MILAN — While the European Union’s antitrust authority has yet to announce its verdict on Rupert Murdoch’s News Corp.’s planned takeover of Italian pay TV operator Telepiu, Italy’s film industry has called for a quick end to the long enquiry that is creating serious uncertainty in the sector.
In the last few days, conflicting reports have surfaced regarding the possibility that the Euro antitrust body will raise new objections to the proposed creation of a single pay TV operator, the plan for which was announced last year.
On Friday, the Financial Times said the $960 million deal was “expected to be completed without further substantial concessions,” apart from those already offered by News Corp., mainly covering movie and sports rights.
The same day, Reuters and Italian wire services quoted a Brussels source as saying, “The commission will issue a new statement of objections” regarding the expected acquisition of a 19% stake by Telecom Italia and other issues.
The Brussels body is expected to disclose its decision before April 14, but Italy’s film and TV circles are getting nervous.
“Pay TV has not been investing in movies at all for more than a year in Italy, while in the past it used to cover 10%-15% of production budgets,” said Riccardo Tozzi, president of film production company Cattleya.
“If two pay TV platforms cannot survive in Italy, we should have only one operator but a strong one.
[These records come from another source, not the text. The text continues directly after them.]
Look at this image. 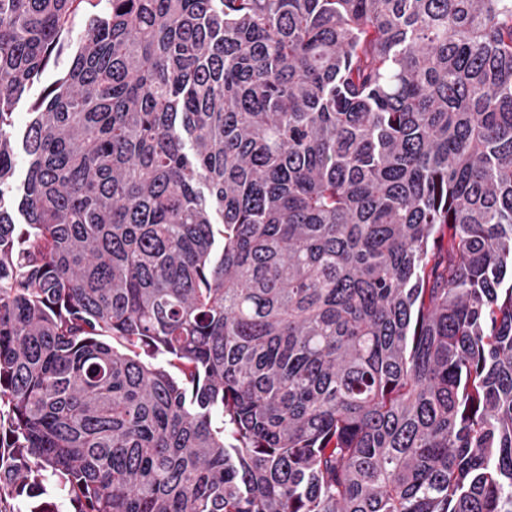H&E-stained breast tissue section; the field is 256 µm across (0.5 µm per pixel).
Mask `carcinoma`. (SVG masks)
<instances>
[{
  "label": "carcinoma",
  "mask_w": 512,
  "mask_h": 512,
  "mask_svg": "<svg viewBox=\"0 0 512 512\" xmlns=\"http://www.w3.org/2000/svg\"><path fill=\"white\" fill-rule=\"evenodd\" d=\"M49 487L512 512V0H0V512ZM69 63V49H64L57 57L51 60L46 70L42 73L40 81L33 86L29 97L19 103L14 111V132L16 134H21L25 129L30 119V115L28 114V112H31L30 105L37 99L41 90L65 73L69 67Z\"/></svg>",
  "instance_id": "cac0c4a2"
}]
</instances>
It’s a paradox that in such a good season for Italian films, no pay TV operator is buying them.”
Gianpaolo Sodano, head of Italian distrib association Unidim, said, “Delaying a decision on the deal is also creating problems for viewers who have been forced to accept very modest programming by Telepiu and News Corp.’s Italo pay TV platform Stream.”
Even Prime Minister Silvio Berlusconi’s Fininvest, which owns leading broadcaster Mediaset and top film producer-distributor Medusa, is worried.
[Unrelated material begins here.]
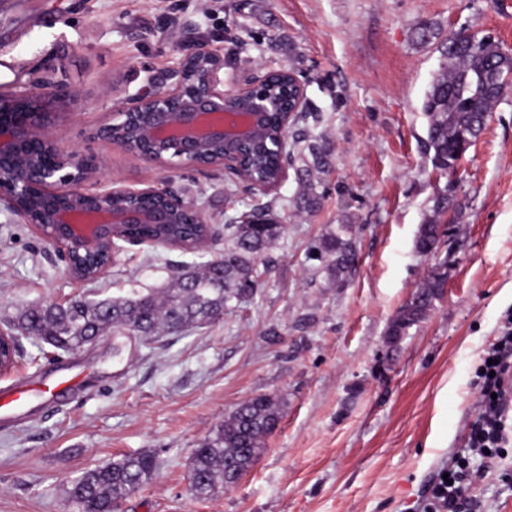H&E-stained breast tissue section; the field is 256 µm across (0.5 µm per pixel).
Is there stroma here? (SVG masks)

Medusa CEO Gianpaolo Letta said: “Italy’s film producers are working just day-to-day now: (The) pay TV crisis is even more worrying because over-the-air stations are cutting budgets and the piracy problem remains unsolved.”
Paolo Ferrari, prexy-CEO of Warner Bros. Italia, said if the EC would set one-year limits on exclusive deals the new merged entity makes with U.S. and European film producers, “it would not be such a problem.”
“Competition would be strengthened and prices would be easily adjusted. Pay TV operators would be more able to reach break-even,” he said.
In October, News Corp. agreed to pay Vivendi Universal $895 million (now $960 million after the euro-dollar rate changed), including $417 million in debt, for struggling pay TV company Telepiu, which has about 1.6 million subscribers.
After the planned Stream-Telepiu merger, News Corp. will control 81% of the combined company, to be called Sky Italia, and Telecom Italia will control the remaining 19%.